Underneath that unusual bodywork, which is apparently the most aerodynamic shape Skelta could think of, are the 2.0-liter four-cylinder engine and six-speed manual transmission from a Honda S2000. With a supercharger attached, the engine makes 310 hp.
Skelta also makes a Spyder model, which is just as ugly, but comes with a 3.0-liter Hartley V8 and 460 hp.
With that power in a chassis about the size of an S2000’s, but much lighter, the Skelta was able to take fourth place in the 2008 Targa Tasmania, and second in 2010. The car also flew the Aussie flag at the 2012 Pikes Peak International Hill Climb.
Oullim Motors: The Oullim Spirra is South Korea’s first supercar. It was built to offer Koreans a domestic alternative to Lamborghini and Ferrari, and its maker hopes to offer buyers a more personal touch that the geographically-distant European brands can’t.
The customer service has to be pretty good, because the Spirra is definitely not as refined as anything from Maranello. The styling is a bit generic, with a hint of Koenigsegg in the front end and headlights.
Then there’s the engine, a 2.7-liter V6 from Hyundai. In the base Spirra N, it only makes 175 hp. Buyers who want a real supercar will need to skip to the range-topping Spirra EX (for “Extreme”) with 500 hp and 398 lb-ft, courtesy of two very large turbochargers.
The only transmission is a six-speed manual, and the powertrain is cradled in a tubular space frame, while the body is carbon fiber.
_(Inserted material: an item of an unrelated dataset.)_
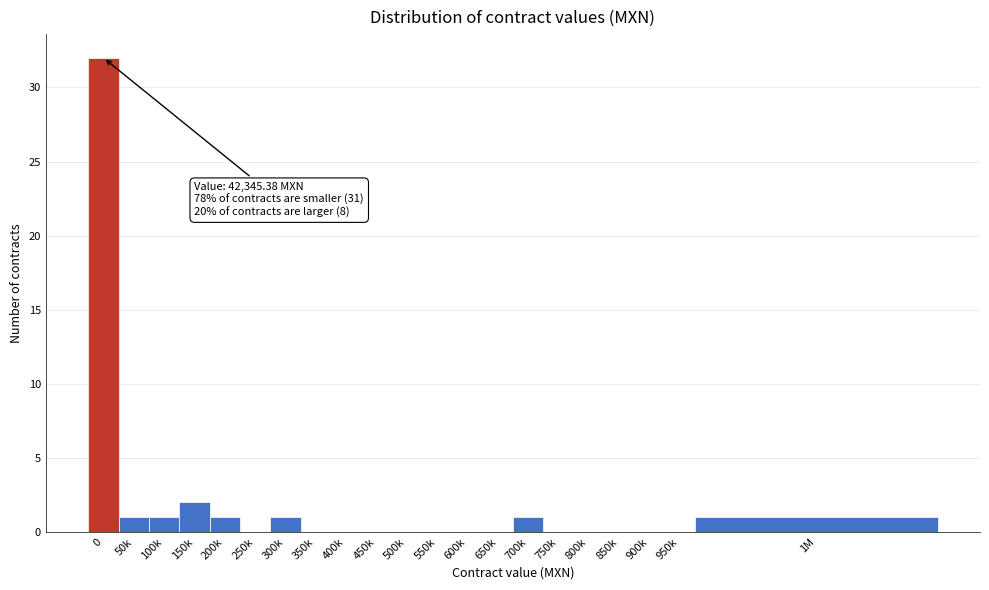

Reading left to right, what are all the values shown in this chart?

0=32	50k=1	100k=1	150k=2	200k=1	250k=0	300k=1	350k=0	400k=0	450k=0	500k=0	550k=0	600k=0	650k=0	700k=1	750k=0	800k=0	850k=0	900k=0	950k=0	1M=1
With the full 500 hp, the Spirra EX will do 0 to 60 mph in 3.5 seconds and reach a top speed of 193 mph, putting it firmly in supercar territory. The low-powered base models could be an interesting option for someone who just wants supercar styling, at a lower price, but that performance is what will really launch South Korea into the world of supercars.
de Macross: The De Macross Epique GT1 is a tribute to globalization. Designed and financed by a Korean entrepreneur, the prototype was built by Canada’s Multimatic (builders of the Aston Martin One-77), and it features a 5.4-liter V8 from the Ford GT. Final production will take place in Italy.
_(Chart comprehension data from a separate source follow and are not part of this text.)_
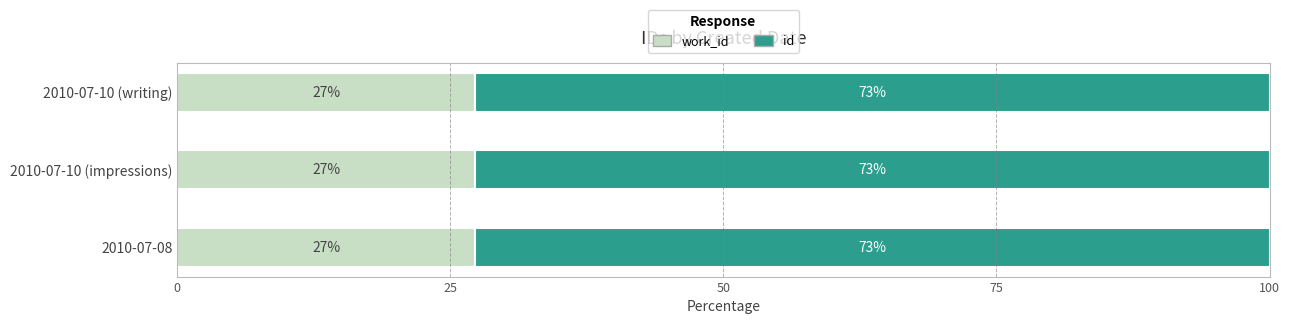

What are all the series names shown in the legend?

work_id, id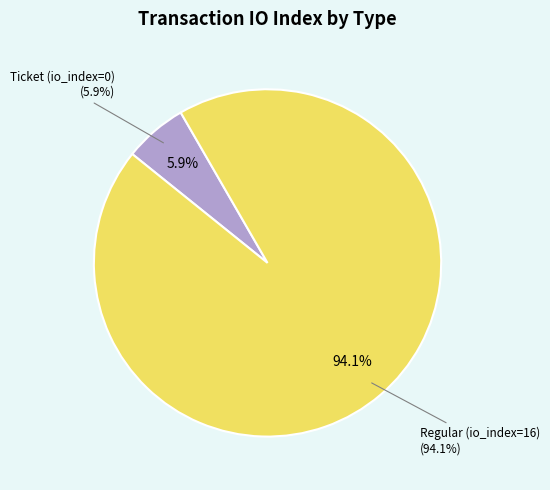

How many segments does this pie chart have?

2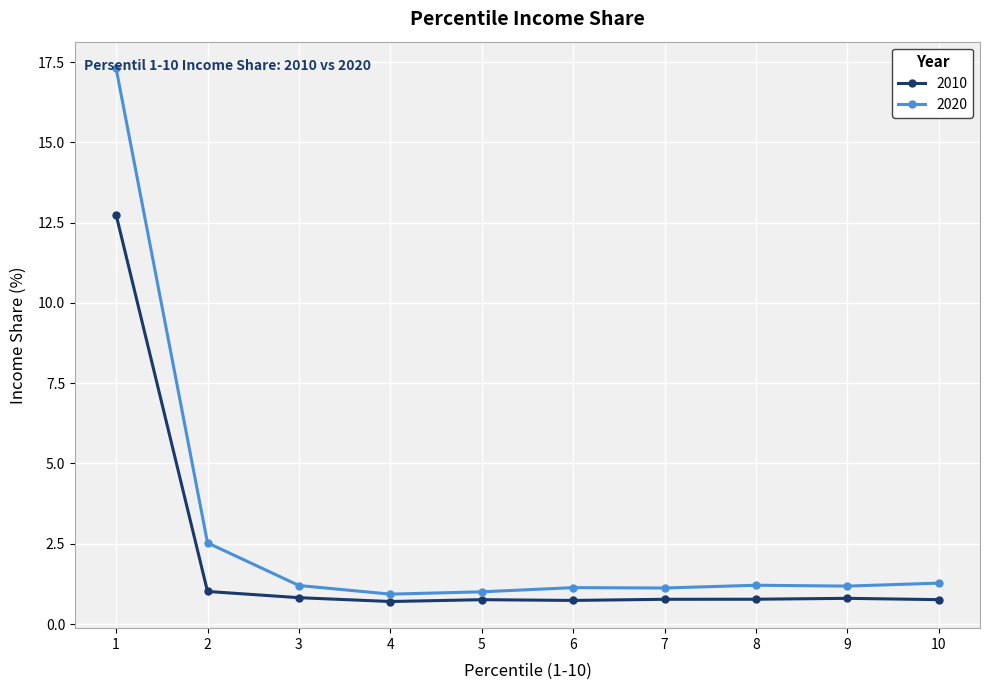

How many distinct data groups are displayed?

2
The De Macross may look like a throwback, but that was purely intentional. Its designer loves 1960s and 1970s Le Mans racecars and wanted to build a modern tribute to those machines. From the gullwing doors to the chunky wheels and beige paint, this car screams ‘70s and, like a true racecar, the windows don’t open.
Giving the Epique GT1 the credentials to back up its looks is the aforementioned Ford V8. This supercharged engine was worked over by Mustang tuner Roush, and produces 845 hp and 740 lb-ft.
Cradling the V8 is a “Hybrid Composite Chassis Structure” composed of aluminum, carbon fiber, and a carbon fiber-composite honeycomb.
De Macross says the Epique GT1 will do 0 to 60 mph in 3.1 seconds, and reach a top speed of over 230 mph. That puts it firmly within supercar territory, but what really sets this machine apart from the mainstream are its retro looks.
Those looks could also be a liability; most people want a supercar that is sleek and modern, not old fashioned. However, de Macross only plans on building 20 or 30 GT1s, and finding a handful of people who love vintage racecars shouldn’t be too difficult.